もう怒ってないと伝えて、変に気を遣わないでいいと言っておきますか。もしケインがまた余計な事をしてくるようであれば、その時に対処を考えればいいだけだしね。
「はっ!? マツタケさんとプロメテウスさんとケインは同じ共同体なのです!?」
「あ、本当かな! 共同体『タイタン』ってなってるね」
「同じ共同体だったんだ?」
「あー、だから一緒にいたんだな」
『タイタン』って何だっけ? なんか聞いた覚えはあるだけど、何の言葉だったか忘れた! こういう時にアルがいれば由来の解説をしてくれるんだけど、今いないし……まぁいいか。

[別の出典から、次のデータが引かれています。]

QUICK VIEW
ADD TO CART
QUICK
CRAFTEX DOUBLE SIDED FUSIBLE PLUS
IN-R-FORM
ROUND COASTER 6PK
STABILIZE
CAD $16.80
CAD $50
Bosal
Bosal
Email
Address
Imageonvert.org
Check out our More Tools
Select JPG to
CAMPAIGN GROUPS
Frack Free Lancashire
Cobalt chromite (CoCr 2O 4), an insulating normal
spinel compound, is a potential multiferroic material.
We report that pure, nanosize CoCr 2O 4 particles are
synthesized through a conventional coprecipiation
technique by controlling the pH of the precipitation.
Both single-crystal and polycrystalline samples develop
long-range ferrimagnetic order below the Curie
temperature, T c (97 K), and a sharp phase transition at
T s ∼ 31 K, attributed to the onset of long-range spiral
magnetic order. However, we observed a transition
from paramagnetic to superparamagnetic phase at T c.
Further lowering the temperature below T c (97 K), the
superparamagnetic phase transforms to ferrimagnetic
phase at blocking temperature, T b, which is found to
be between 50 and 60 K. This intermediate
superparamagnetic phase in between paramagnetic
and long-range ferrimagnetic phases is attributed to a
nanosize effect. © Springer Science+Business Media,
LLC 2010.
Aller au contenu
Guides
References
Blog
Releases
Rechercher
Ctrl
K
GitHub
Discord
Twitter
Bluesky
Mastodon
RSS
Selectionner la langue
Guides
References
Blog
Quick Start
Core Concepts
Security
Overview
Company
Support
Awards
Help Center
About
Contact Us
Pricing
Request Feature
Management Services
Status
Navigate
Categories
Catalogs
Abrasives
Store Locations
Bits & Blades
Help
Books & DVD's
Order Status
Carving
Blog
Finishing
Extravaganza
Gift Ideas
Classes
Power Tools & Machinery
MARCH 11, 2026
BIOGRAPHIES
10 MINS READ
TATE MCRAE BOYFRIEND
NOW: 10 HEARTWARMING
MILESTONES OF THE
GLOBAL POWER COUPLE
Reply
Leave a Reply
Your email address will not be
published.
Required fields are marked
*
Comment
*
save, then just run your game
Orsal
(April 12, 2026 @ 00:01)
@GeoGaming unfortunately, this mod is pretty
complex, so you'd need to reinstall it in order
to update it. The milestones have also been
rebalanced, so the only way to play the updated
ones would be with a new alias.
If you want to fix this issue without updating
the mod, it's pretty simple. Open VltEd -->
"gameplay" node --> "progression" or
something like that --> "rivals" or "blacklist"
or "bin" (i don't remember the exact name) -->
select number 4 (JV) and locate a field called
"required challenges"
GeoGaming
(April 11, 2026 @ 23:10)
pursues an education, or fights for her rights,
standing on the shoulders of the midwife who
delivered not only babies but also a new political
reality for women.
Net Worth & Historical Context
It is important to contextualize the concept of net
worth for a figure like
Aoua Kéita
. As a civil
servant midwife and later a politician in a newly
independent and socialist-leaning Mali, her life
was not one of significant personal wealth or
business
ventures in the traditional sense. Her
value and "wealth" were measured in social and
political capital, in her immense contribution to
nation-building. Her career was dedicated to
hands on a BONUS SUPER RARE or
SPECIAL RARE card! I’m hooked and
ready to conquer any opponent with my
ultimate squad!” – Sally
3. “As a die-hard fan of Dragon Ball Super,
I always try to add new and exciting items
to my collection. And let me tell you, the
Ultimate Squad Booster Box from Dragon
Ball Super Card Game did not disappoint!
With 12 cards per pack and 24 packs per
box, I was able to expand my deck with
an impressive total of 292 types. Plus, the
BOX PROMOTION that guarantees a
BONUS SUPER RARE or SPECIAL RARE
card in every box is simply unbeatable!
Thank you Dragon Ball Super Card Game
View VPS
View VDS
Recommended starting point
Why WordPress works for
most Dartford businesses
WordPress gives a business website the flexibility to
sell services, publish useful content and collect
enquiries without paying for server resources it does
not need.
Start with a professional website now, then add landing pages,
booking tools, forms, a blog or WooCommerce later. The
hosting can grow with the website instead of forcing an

とりあえずマツタケさんの目の前まで降りて……おぉ、松の木の根元にマツタケが植わってる! 地味に初めて見たけど、これって普通のキノコじゃないよな? 特殊な進化条件とかあったりするのか?
「マツタケさん、こんにちは。えーと、初めましてか?」
「直接話すのは初めてだな、ケイさん。悪いな、俺らのとこの暴走メンバーが前に迷惑をかけて……」
「それはもう済んだ事だから怒ってはいないけど……あの引き離しっぷりは、なんかマズい状態だったりする?」
「あー、それほど時間がないって話だったから、変なやり取りは最小限にしようと思っただけだ。そっちのヨッシさんが、色々と料理を見たいって話だろ?」
「あ、うん。それはそうなんだけど……ハーレ、マツタケをじっと見てるのは止めない?」
「はっ!? つい!?」
ハーレさんが降りてからなんか静かだと思ったら、マツタケを凝視してたんかい! いや、確かに高級食材だけど、プレイヤーは食べられないだろ! この状況で、俺らが失礼な行動をしてどうする!?